Lamar Ferrell Chevrolet Inc., a dealership operating as Superior Chevrolet in Decatur, Ga., paid an employee $7,880 after wrongly denying a paid leave request under the Emergency Family and Medical Leave Expansion Act, the U.S. Department of Labor's Wage and Hour Division announced Tuesday.
The denial violated the requirements of the Families First Coronavirus Response Act, the department's statement said. That act and the emergency leave act were passed by Congress this spring to offer employees added protections during the pandemic. The Families First Coronavirus Response Act gives workers up to two weeks of leave at their regular pay, and the Emergency Family and Medical Leave Expansion Act offers an additional 10 weeks of leave at a reduced rate of pay.

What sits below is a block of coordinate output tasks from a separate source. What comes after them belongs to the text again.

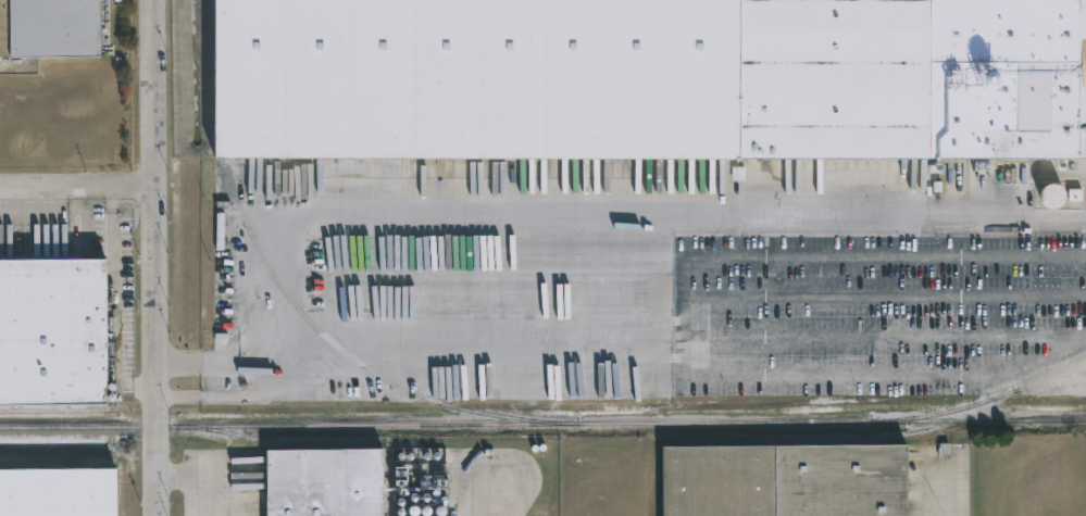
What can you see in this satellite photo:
building: (49, 28)
building: (645, 78)
road: (77, 184)
building: (1051, 196)
storage tank: (1052, 196)
road: (540, 218)
road: (111, 241)
road: (844, 256)
road: (155, 258)
road: (884, 294)
building: (49, 331)
road: (883, 335)
road: (681, 347)
railway: (352, 356)
road: (628, 357)
road: (221, 365)
railway: (990, 397)
railway: (59, 408)
railway: (542, 420)
railway: (285, 441)
road: (202, 477)
building: (319, 480)
building: (781, 481)
road: (952, 487)
building: (57, 492)
road: (492, 500)

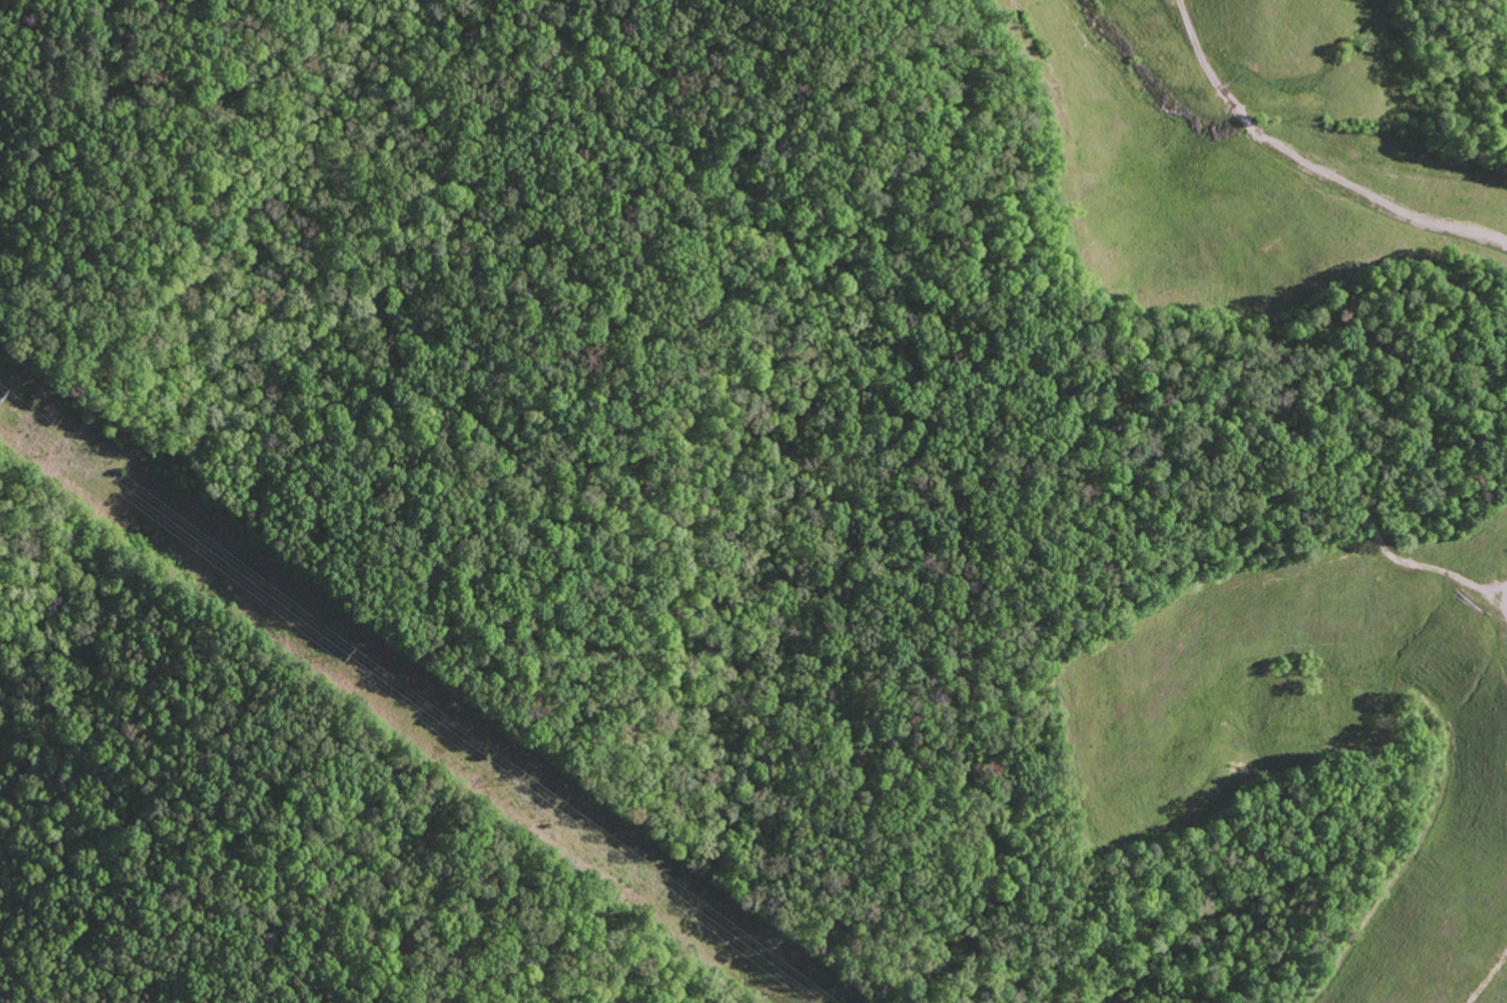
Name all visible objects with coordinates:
road: (1307, 165)
road: (1070, 356)
power tower: (7, 396)
power tower: (346, 651)
power tower: (516, 777)
road: (1487, 978)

The Superior Chevrolet employee, who was not named, had sought the leave to care for a child whose day care had closed because of the pandemic, the statement said. The employee took the time off despite the denial of the leave request.
"The U.S. Department of Labor is protecting the American workforce during the coronavirus pandemic by ensuring employers comply with all of the requirements of the Families First Coronavirus Response Act," Wage and Hour Regional Administrator Juan Coria said in the statement.
A dealership spokesman told Automotive News that the business was contacted by the Department of Labor and subsequently paid the employee for the time off.
The employee from Superior Chevrolet, which is in suburban Atlanta, told Decaturish, a local news publication, that a follow-up from the Department of Labor found no other violations.
In the department's statement, Coria said, "These protections benefit workers and employers alike. We encourage employers with questions about their responsibilities to reach out to us for information."